### Stored items
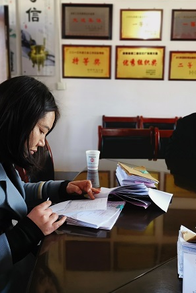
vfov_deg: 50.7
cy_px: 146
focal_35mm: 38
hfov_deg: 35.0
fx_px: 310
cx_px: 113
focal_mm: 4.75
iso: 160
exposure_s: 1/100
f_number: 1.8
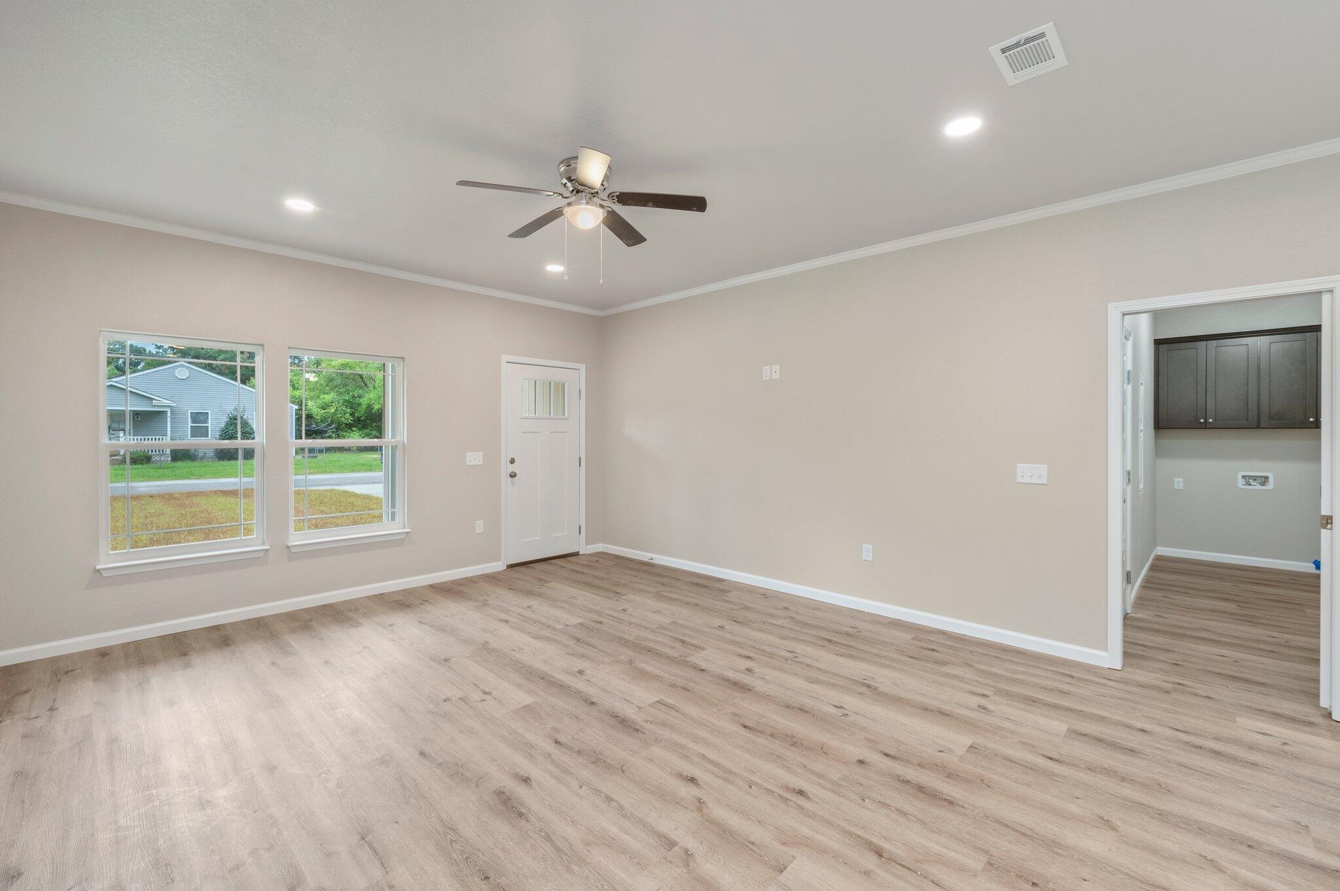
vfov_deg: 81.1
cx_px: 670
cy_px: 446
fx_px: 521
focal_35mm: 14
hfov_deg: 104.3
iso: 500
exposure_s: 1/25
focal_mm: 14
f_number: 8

...

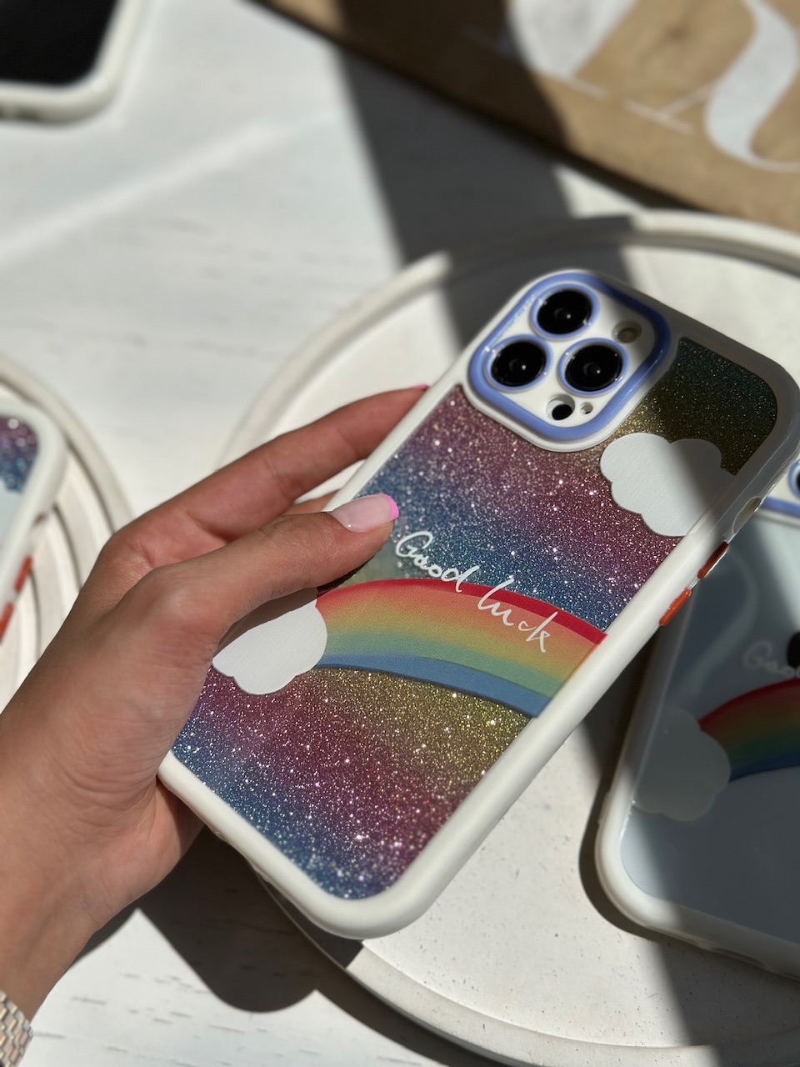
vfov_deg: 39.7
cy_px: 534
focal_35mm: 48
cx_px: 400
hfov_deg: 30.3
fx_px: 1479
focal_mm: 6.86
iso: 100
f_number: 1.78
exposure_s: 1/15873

---

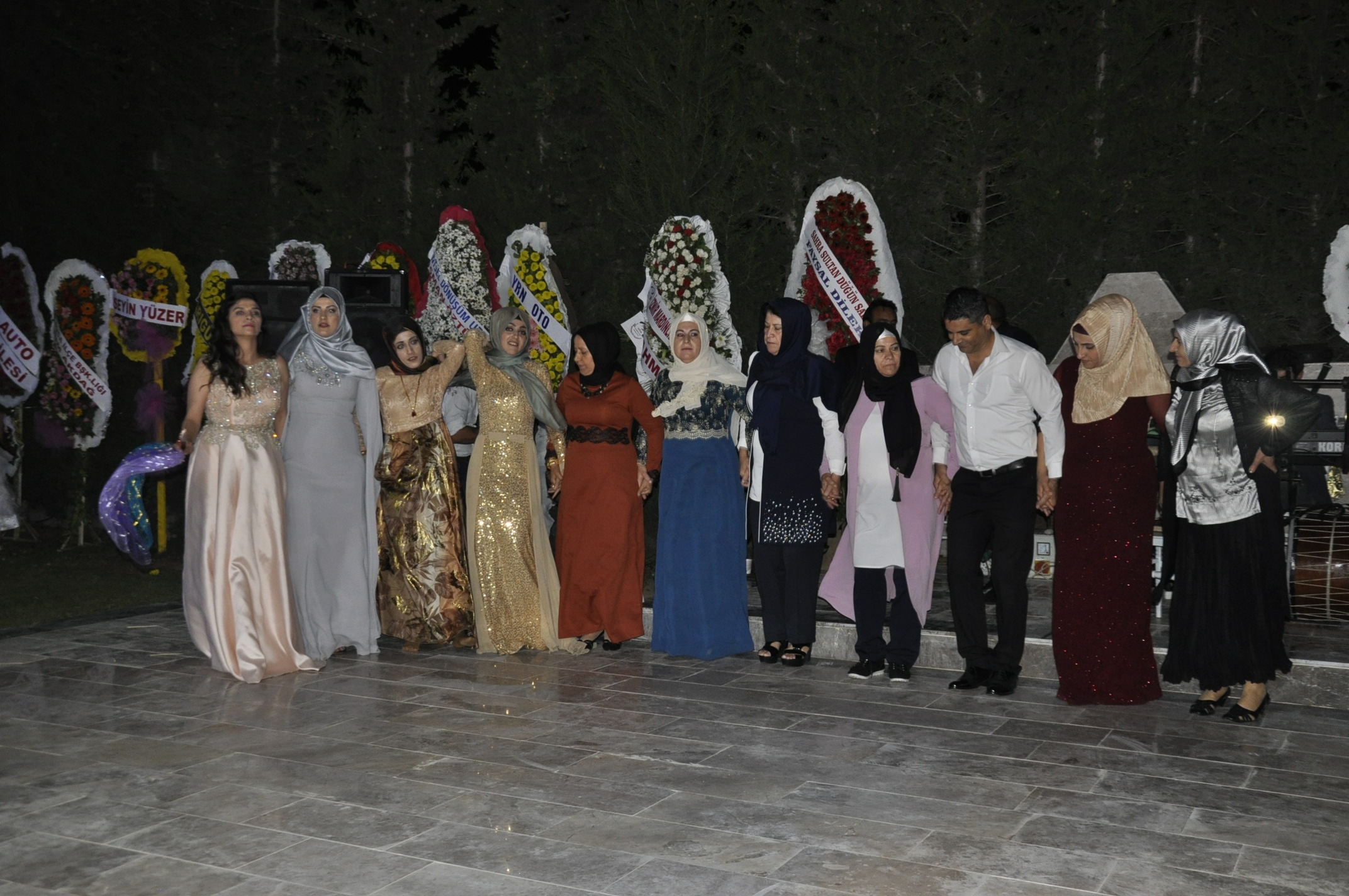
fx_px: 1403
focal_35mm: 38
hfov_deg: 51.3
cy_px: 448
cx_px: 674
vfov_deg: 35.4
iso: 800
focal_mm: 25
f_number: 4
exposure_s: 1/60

### Task goal
Would you output, from the records above, exactly the run of lines that starts at the line containing "vfov_deg: 39.7" and ends at the line containing "exposure_s: 1/15873", and only that run?

### Response
vfov_deg: 39.7
cy_px: 534
focal_35mm: 48
cx_px: 400
hfov_deg: 30.3
fx_px: 1479
focal_mm: 6.86
iso: 100
f_number: 1.78
exposure_s: 1/15873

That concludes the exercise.